ANNEXE - BULLETIN DE LA COMMISSION DES LOIS DU MERCREDI 27 MARS 1996
La commission a examiné, sur le rapport de M. Pierre Fauchon, la proposition de loi n° 250 (1995-1996) modifiée par l'Assemblée nationale, relative à la responsabilité pénale pour des faits d'imprudence et de négligence.
M. Pierre Fauchon, rapporteur, a rappelé que le texte initial de cette proposition de loi traduisait les conclusions du groupe de travail sur la responsabilité pénale des élus locaux, constitué au sein de la commission à l'initiative du président Jacques Larché et présidé par M. Jean-Paul Delevoye.
Il a précisé que la solution du groupe de travail consistait à demander au juge d'apprécier la responsabilité pénale de l'élu par référence non plus à un chef d'entreprise mais, d'une manière concrète, en tenant compte notamment de ses compétences, de ses pouvoirs et des difficultés propres à sa mission. Il a justifié l'exigence d'une appréciation in concreto par la spécificité de la fonction d'élu local, lequel ne peut être assimilé ni à un chef d'entreprise ni à un particulier gérant ses propres affaires.

Questions sur le bulletin:
(A) Répondez aux questions suivantes d'après le bulletin de la commission :
(i) Sur le rapport de qui la commission a-t-elle examiné la proposition de loi ?
(ii) Qui présidait le groupe de travail sur la responsabilité pénale des élus locaux ?
(iii) À qui l'élu local ne peut-il être assimilé ?
(B) Recopiez le passage du bulletin de la commission qui commence par "M. Pierre Fauchon, rapporteur, a" et se termine par "M. Jean-Paul Delevoye.".

Extraits du listing:
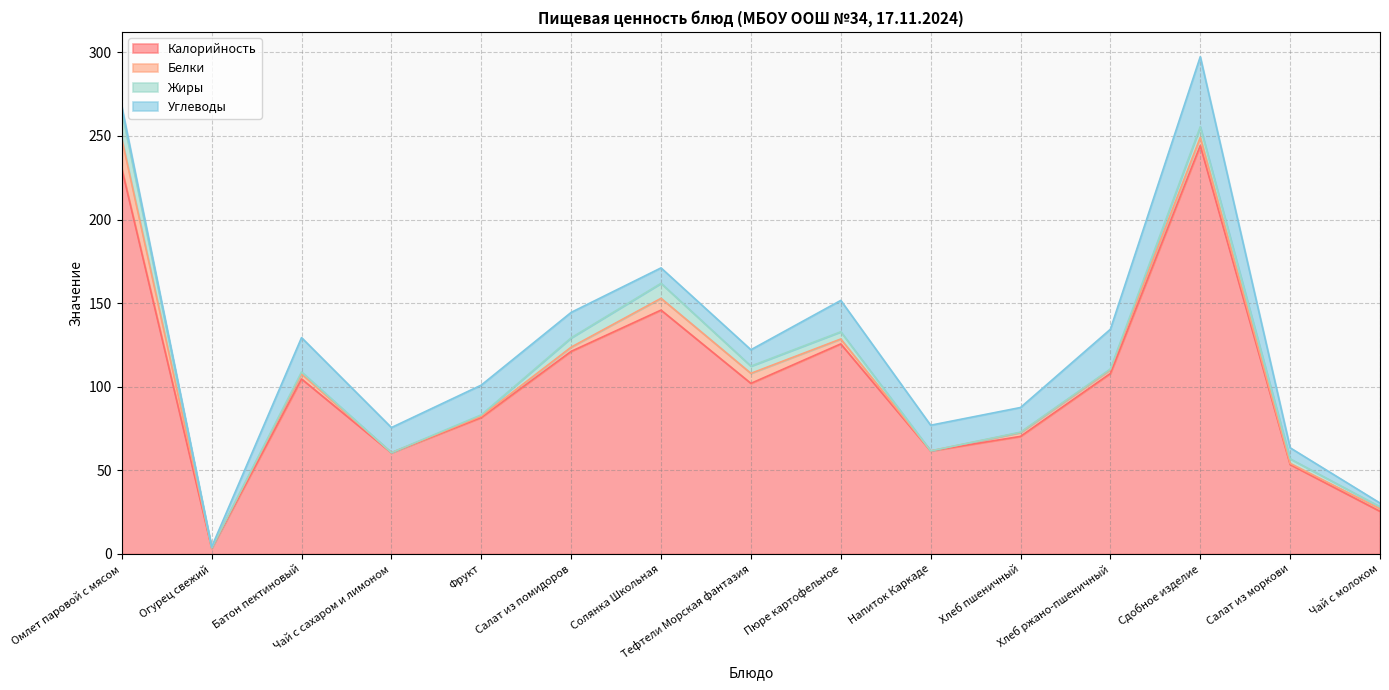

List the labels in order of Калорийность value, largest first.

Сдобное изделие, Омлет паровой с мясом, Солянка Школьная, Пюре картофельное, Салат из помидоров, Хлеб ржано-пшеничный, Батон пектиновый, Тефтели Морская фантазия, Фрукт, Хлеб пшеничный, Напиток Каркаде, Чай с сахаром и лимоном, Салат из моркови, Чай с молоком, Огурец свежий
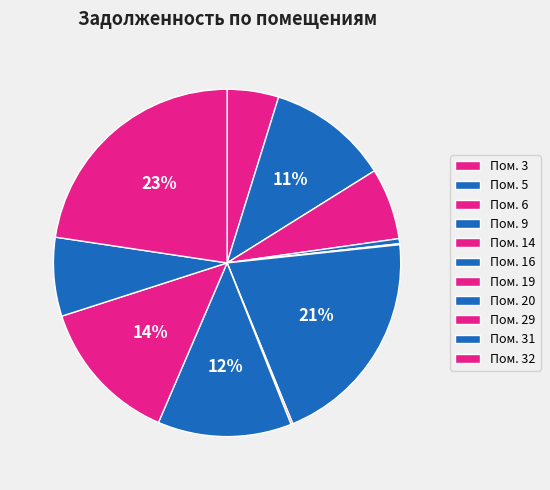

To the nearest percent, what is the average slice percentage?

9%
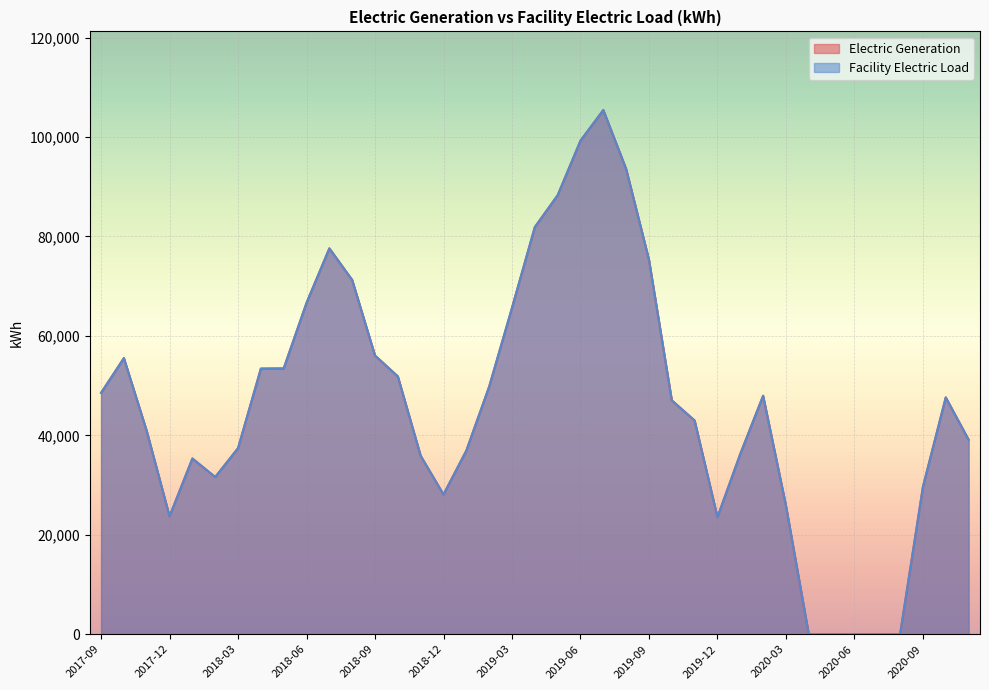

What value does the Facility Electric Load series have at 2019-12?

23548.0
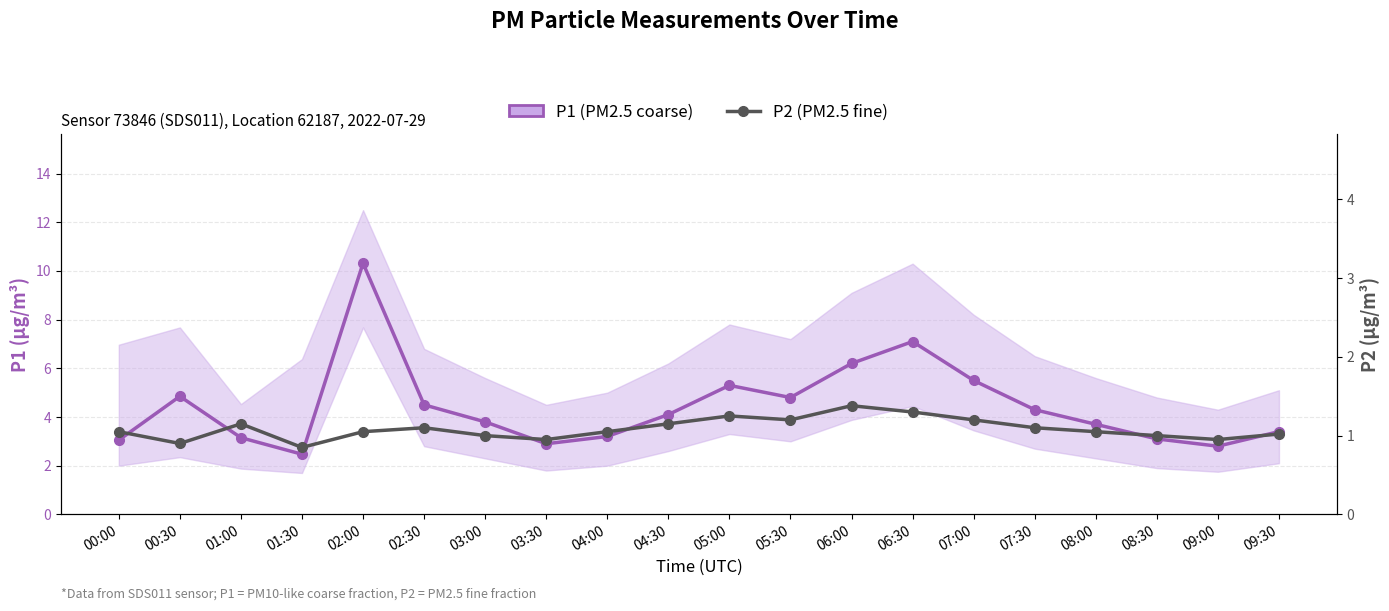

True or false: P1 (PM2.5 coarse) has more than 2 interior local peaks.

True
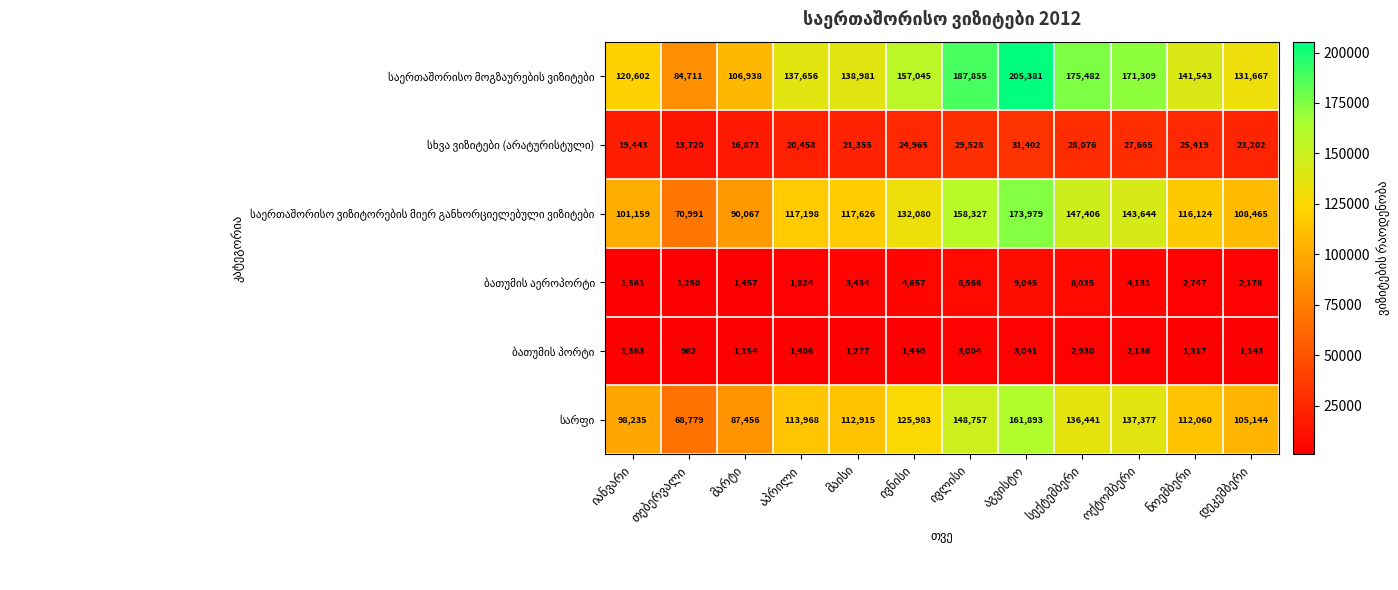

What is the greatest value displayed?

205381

...

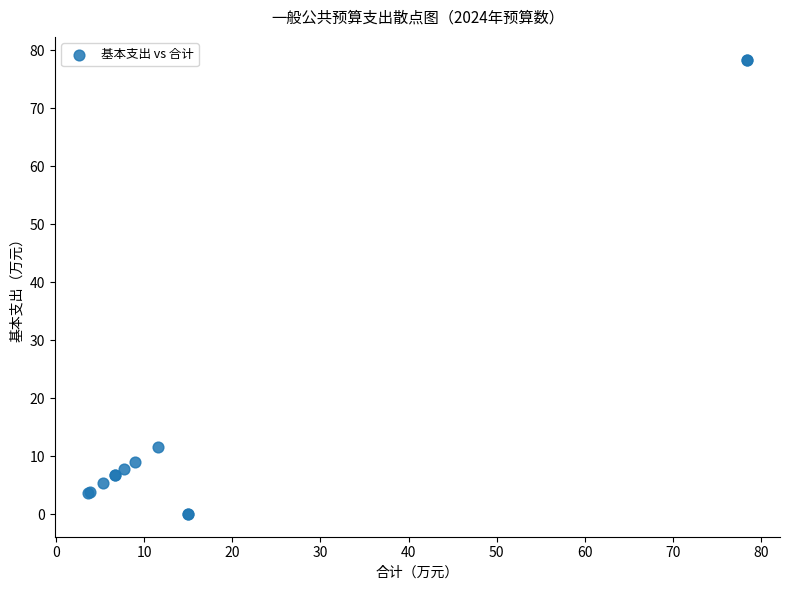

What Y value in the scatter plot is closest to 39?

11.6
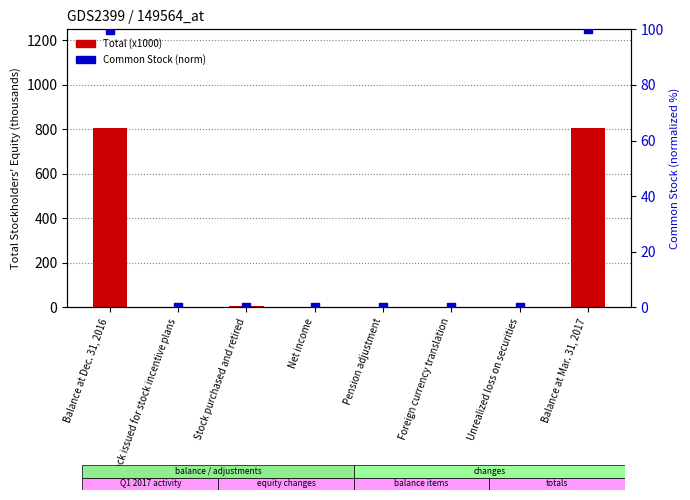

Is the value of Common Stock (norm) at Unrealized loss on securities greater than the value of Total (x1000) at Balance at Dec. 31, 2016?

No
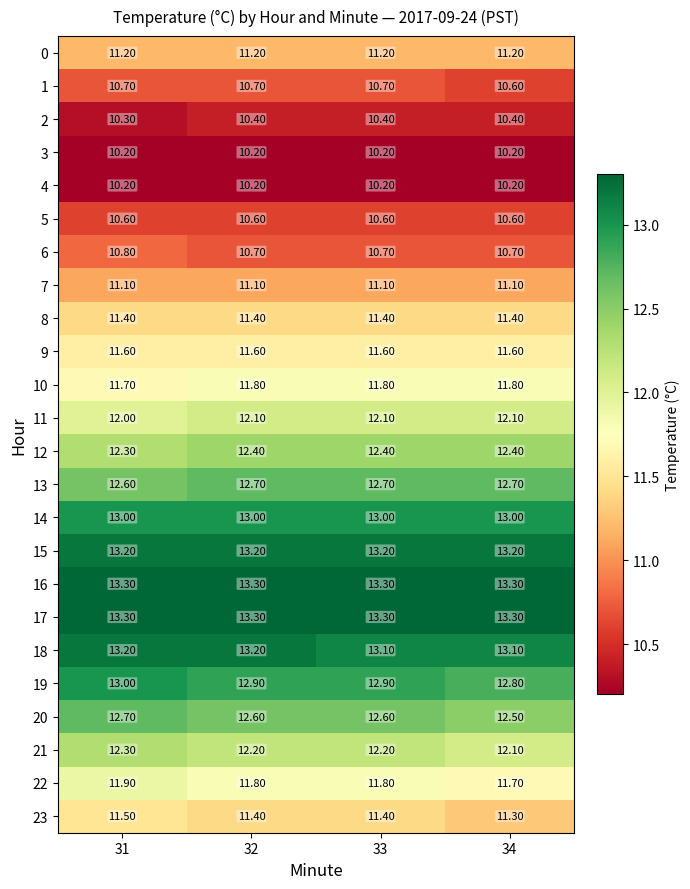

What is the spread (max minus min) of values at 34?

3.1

Réponses par question:
(A)
(i) M. Pierre Fauchon.
(ii) M. Jean-Paul Delevoye.
(iii) Ni à un chef d'entreprise ni à un particulier gérant ses propres affaires.

(B)
M. Pierre Fauchon, rapporteur, a rappelé que le texte initial de cette proposition de loi traduisait les conclusions du groupe de travail sur la responsabilité pénale des élus locaux, constitué au sein de la commission à l'initiative du président Jacques Larché et présidé par M. Jean-Paul Delevoye.